The Ossining Union Free School District in New York State

& the Good for Kids Foundation


Changemakers will provide a cohort of young Latina women from Ossining with an experience that will develop their leadership skills, will provide them with an introduction to the documentary arts as a tool for igniting social change, and will encourage them to use their voice to empower others in their community.

The program will offer 12 young women an immersive travel experience in nature that is aligned with an ongoing academic program centered on developing the student’s voice, their self-efficacy, and their sense of belonging in the community.

In combination, we hope these program elements will provide the participants with an opportunity to discover their potential to be active changemakers, while also fueling a deep-seated confidence in their ability to generate the personal life outcomes they aspire to achieve.

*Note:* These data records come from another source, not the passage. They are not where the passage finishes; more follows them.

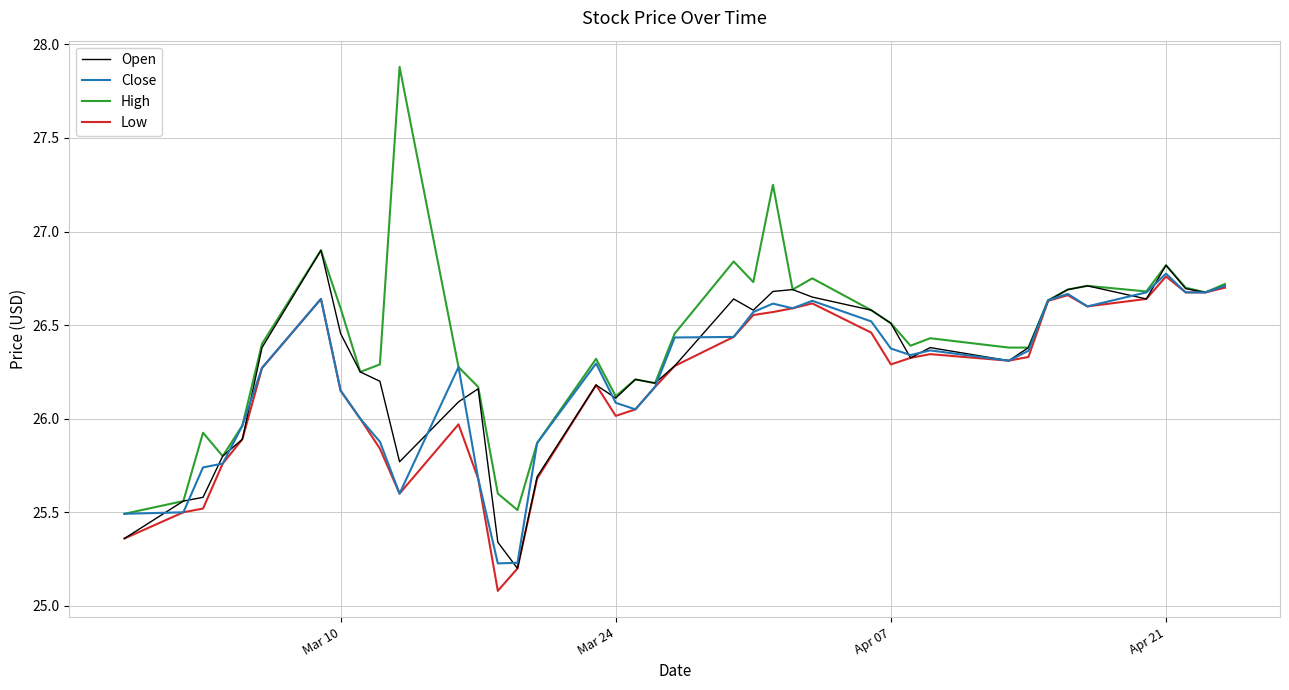

What is the minimum value for Low?

25.1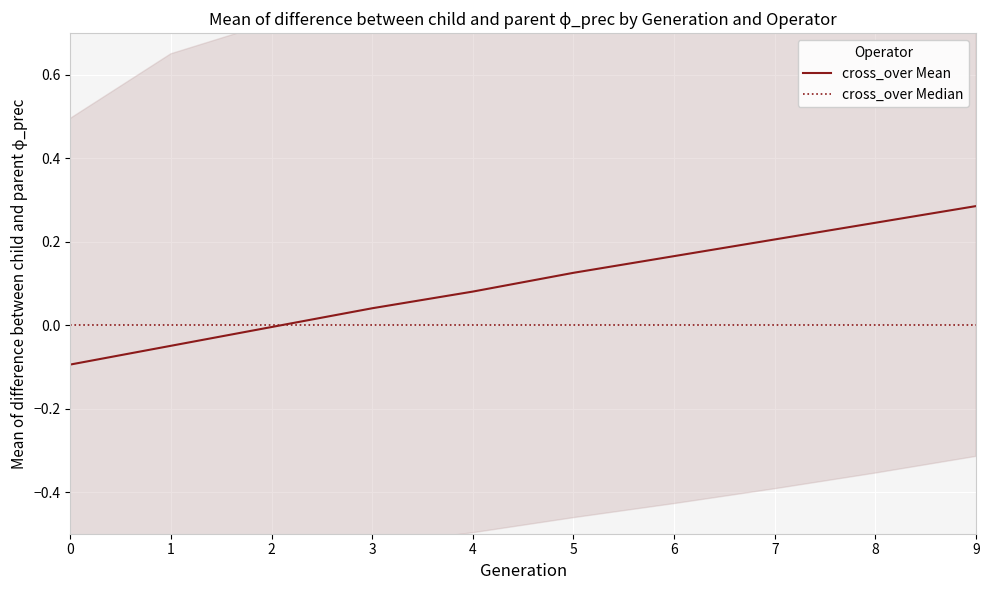

What is the spread (max minus min) of values at 5?

0.1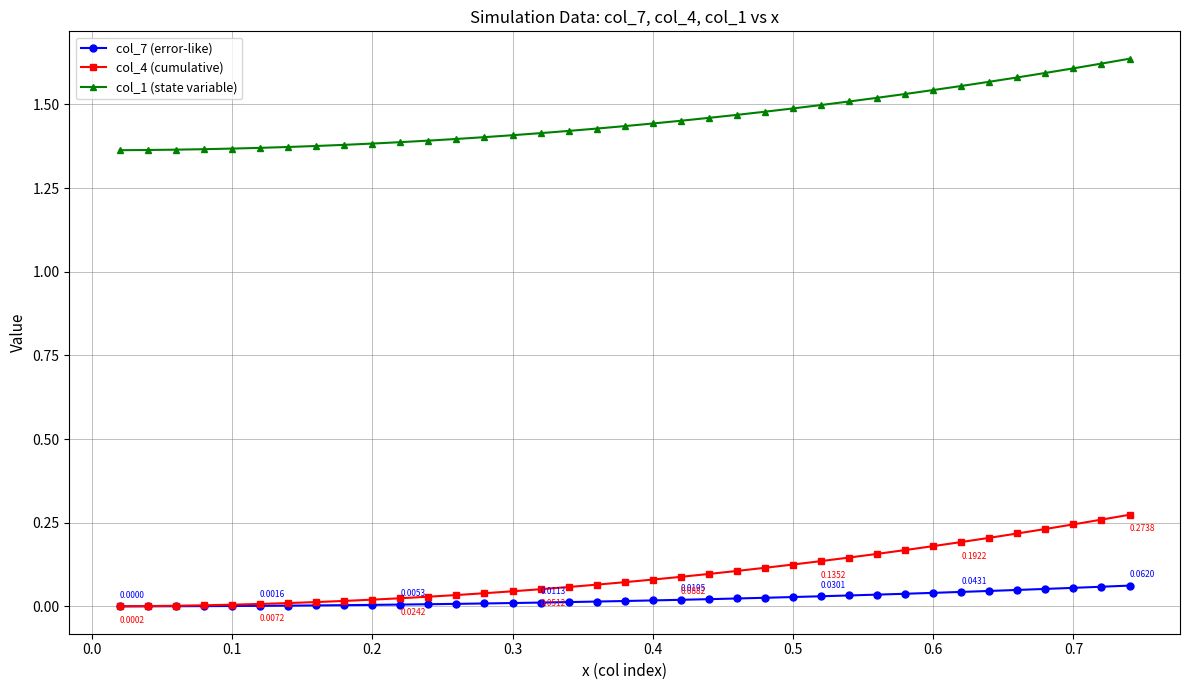

True or false: col_1 (state variable) and col_7 (error-like) cross at least once.

False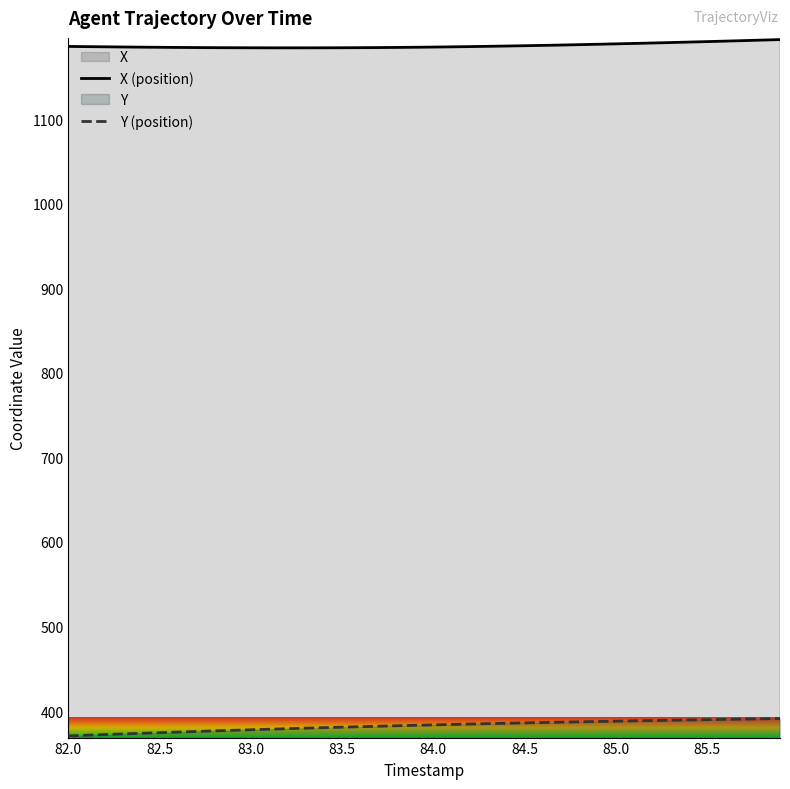

What is the difference between the maximum and minimum values in the Y (position) series?

20.5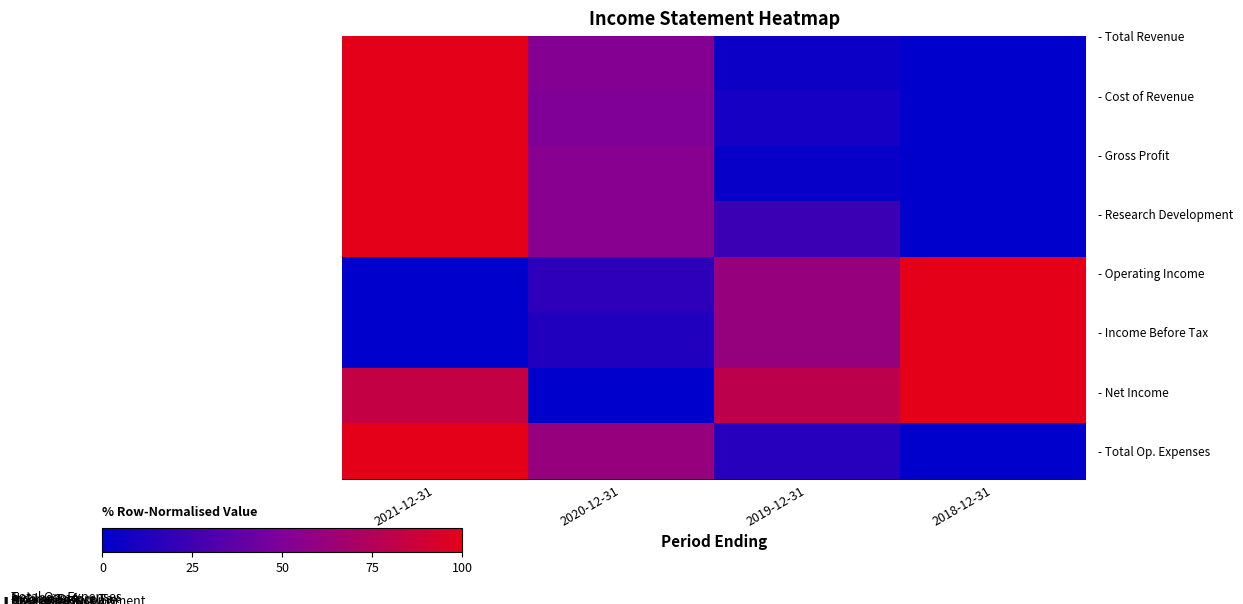

How many series are shown in this chart?

8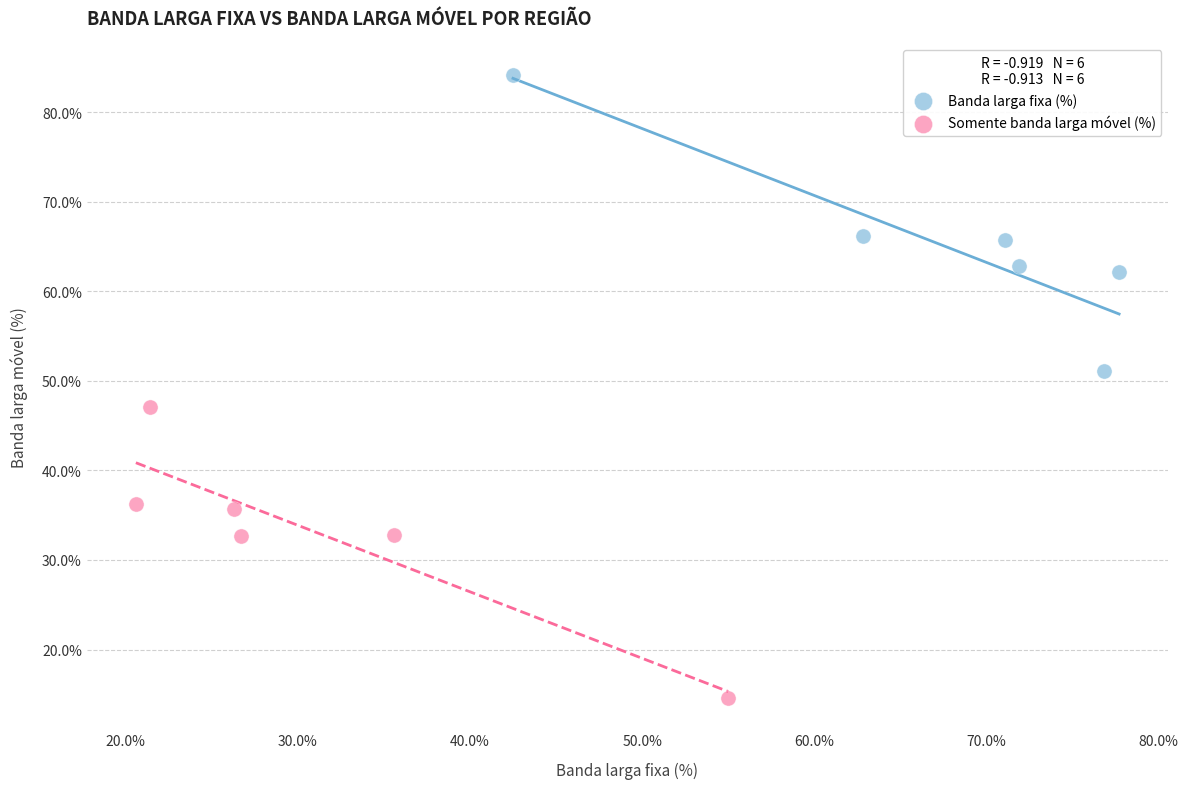

Which series contains the lowest Y value?

Somente banda larga móvel (%)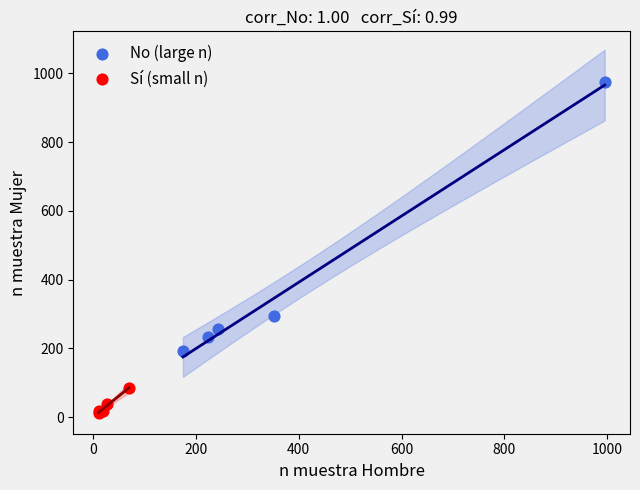

Which series reaches the minimum Y coordinate?

Sí (small n)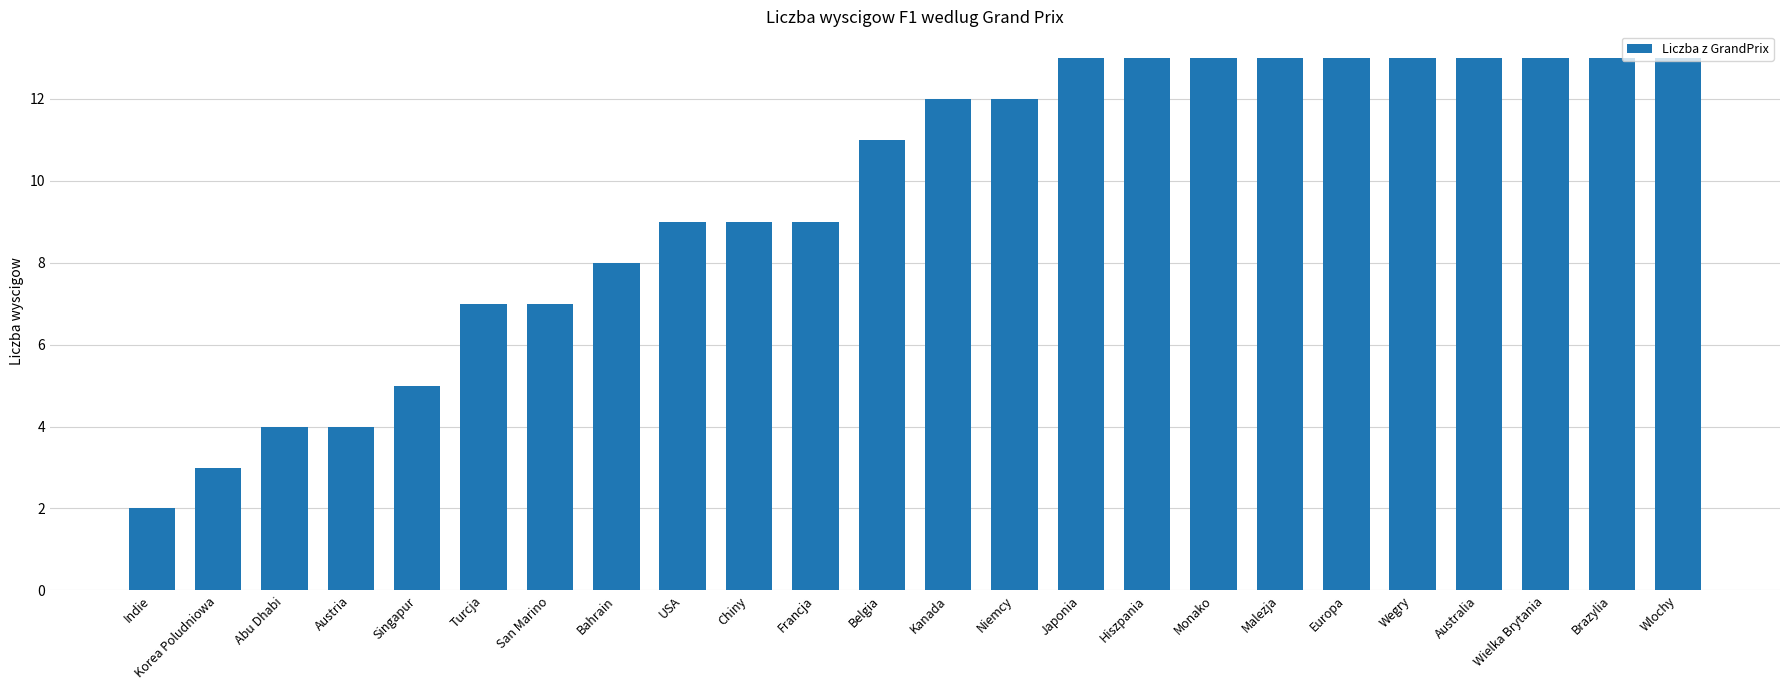

What is the sum of all values?

232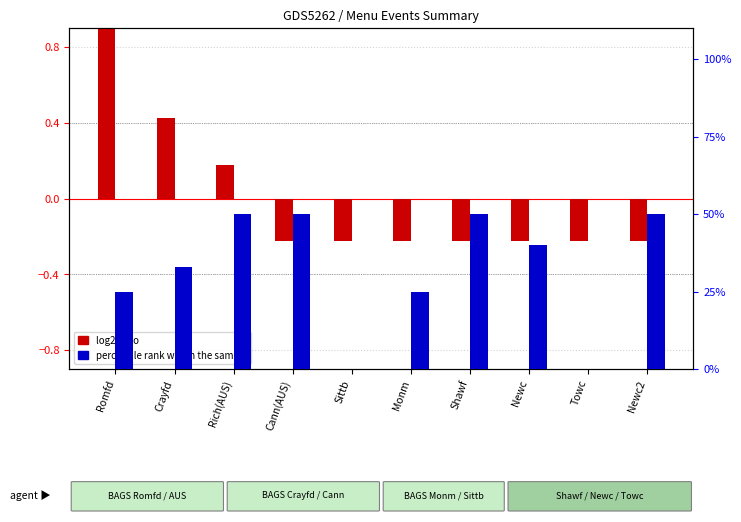

Is it true that log2 ratio equals -0.2 at Newc?

True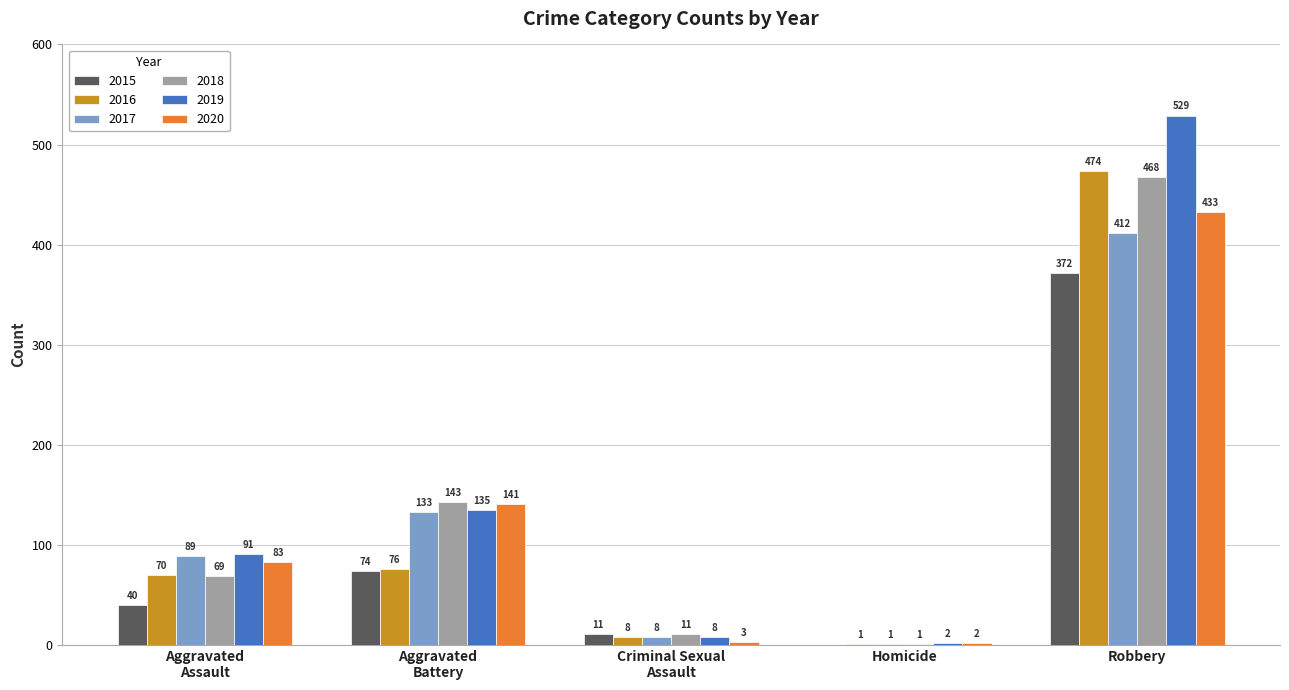

At which category is the sum across all series the highest?

Robbery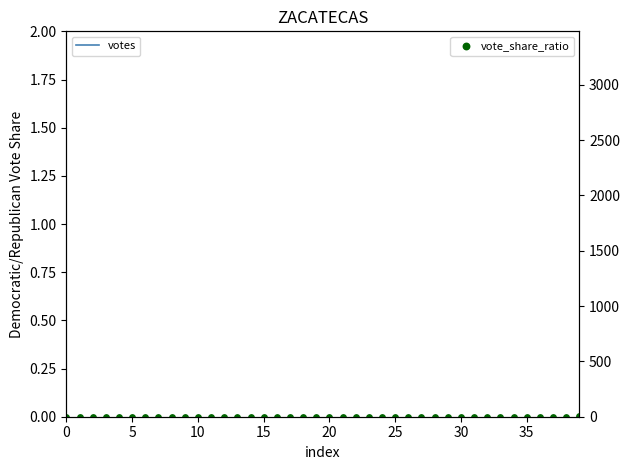

Which series contains the lowest Y value?

vote_share_ratio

The Changemakers’ Program will begin with two pre-trip seminars to prepare the participants for the trip and to introduce the fundamentals of positive social change and personal growth. In July, the participants will then embark on a weeklong adventure in nature, including a four-day river trip through the Gates of Lodore Canyon on Utah's Green River -- one of our country’s most awe-inspiring wilderness areas. This journey will deliver rare moments of peace and quiet to exhale, reflect on our lives, discover new ways to become authors of our own life story, and continue the group discussions about how to lead change in our communities.

All of this will set the stage next fall for school-sponsored coursework and projects designed to guide participants through the process of actualizing their intended goals toward social change. We believe that the blend of school-centered coursework and large-scale experiential learning will inspire a dramatic shift in participants’ own voice and  sense of agency to make our world more fair and just. 

Guiding Principle:

"Strategies to truly engage the Latino populations in outdoor recreation must incorporate what Chavez (2000) calls the “I” triad: invite, involve, and include (Chavez, 2000). However the “I” Triad is only successful if it is developed with genuine trust or confianza and genuine respect or respeto, two key components for successful engagements with Latinos (Chavez, 2000; McChesney, Gerken, & McDonald, 2005; Williams & Florez, 2002)"

With this principle in mind, the planning of the trip, as well as the mentors and staff, will include Latina women who have been involved in one or more of the three partner organizations in the past. Ultimately, while the infrastructure and pedagogical frameworks will be provided by the organizations and partners, the heart and goals of the trip will be defined by those closest to the participants’ communities.